On this occasion, however, it seems that after noting that the not-so-veiled threats made by Lord Frost, British Secretary of State for Brexit, in Lisbon in October have had no effect, London's intention is to continue without taking 'yes' for an answer, in order to precipitate the confrontation with Brussels, making use of provisions 5 and 7 of the aforementioned article 16, which will inevitably lead to the European Commission suspending the EU-UK trade deal until 2023, something that is bound to seriously impact the UK economy, and open a diplomatic front with the US for jeopardising the Good Friday agreement that has kept the Irish island at peace for 23 years: London has never been able to understand that negotiations between the UK and the EU are in fact multilateral, in that they involve the orchestration of the interests of both member states and EFTA, and especially those of Washington, where they are well aware of the risks of a disruption in the balance of power, due to a bad relationship between London and Brussels, which would compromise security cooperation in the Eurasian theatre. 

It is not surprising, then, that apprehension has spread in recent days in these capitals. The clearest sign to date has been the leak to a British media outlet of the British government's intention to outsource a legal opinion on the disputed protocol, which presages that Boris Johnson wants to dispense with the nuances and caveats that characterise the legal recommendations of civil servants in order to obtain a fig leaf from a private law firm behind which to hide in order to open trade hostilities with the European Union.  

If this is the case, it would denote considerable cognitive dissonance in the prime minister's entourage, for however much the letter of the opinion emphasises its tactical nature, its strategic intent will not escape the European capitals, and they will respond accordingly, because what is at stake is the very integrity of the single market, and with it the future of European integration. 

While it will not be easy for the Republic of Ireland and its 26 partners to find a transitional and politically acceptable solution to the problem of integrating the two parts of a nation that was divided in 1919 after the war of independence, the prospect of negotiating with those who take the maxim "pacta sunt servanda" at face value will make it very difficult for the European authorities to facilitate the hypothetical new trade agreement that the British hope to achieve by breaking the deck, especially if the paucity of good faith will stifle the negotiations on the settlement of the Gibraltar colony.  

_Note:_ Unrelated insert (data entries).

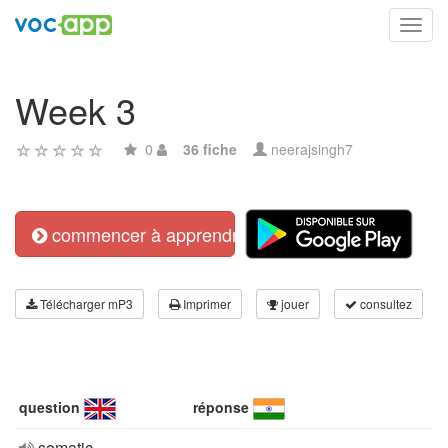
Toggl
navig
Week 3
0
36 fiche
neerajsingh7
commencer à apprendre
Télécharger mP3
Imprimer
jouer
consultez
question
réponse
somatic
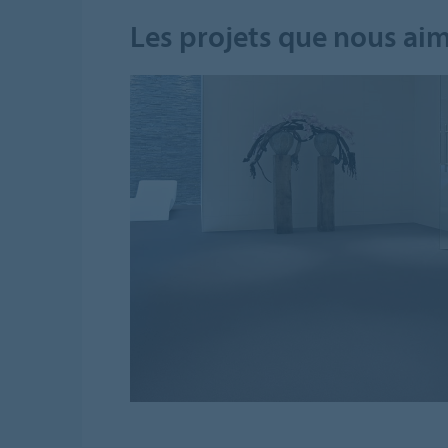
Les projets que nous aim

Contrary to what Downing Street seems to believe, there is no shortage of Mazzarinos, Richelieus and the odd Machiavelli on the continent, none of whom are unaware that the Good Friday agreement - which is at the heart of the problems with London - includes the constitutional possibility of a referendum on the reunification of the two Irelands, which, if successful, would have geopolitical consequences similar to those of the reunification of the two Germans in 1990. 

With the Irish anomaly out of the way, the establishment of a free trade agreement with Britain and the European Union would fall under the same parameters as any other third country in the neighbourhood, such as Morocco. It is understandable, then, that there may be those who are tempted by the music of the Spanish proverb "muerto el perro, se acabó la rabia", especially when the treaties make it impossible to even consider the British trump card of establishing customs between the Republic of Ireland and the rest of the European Union, and there are no realistic alternatives to the existing protocol.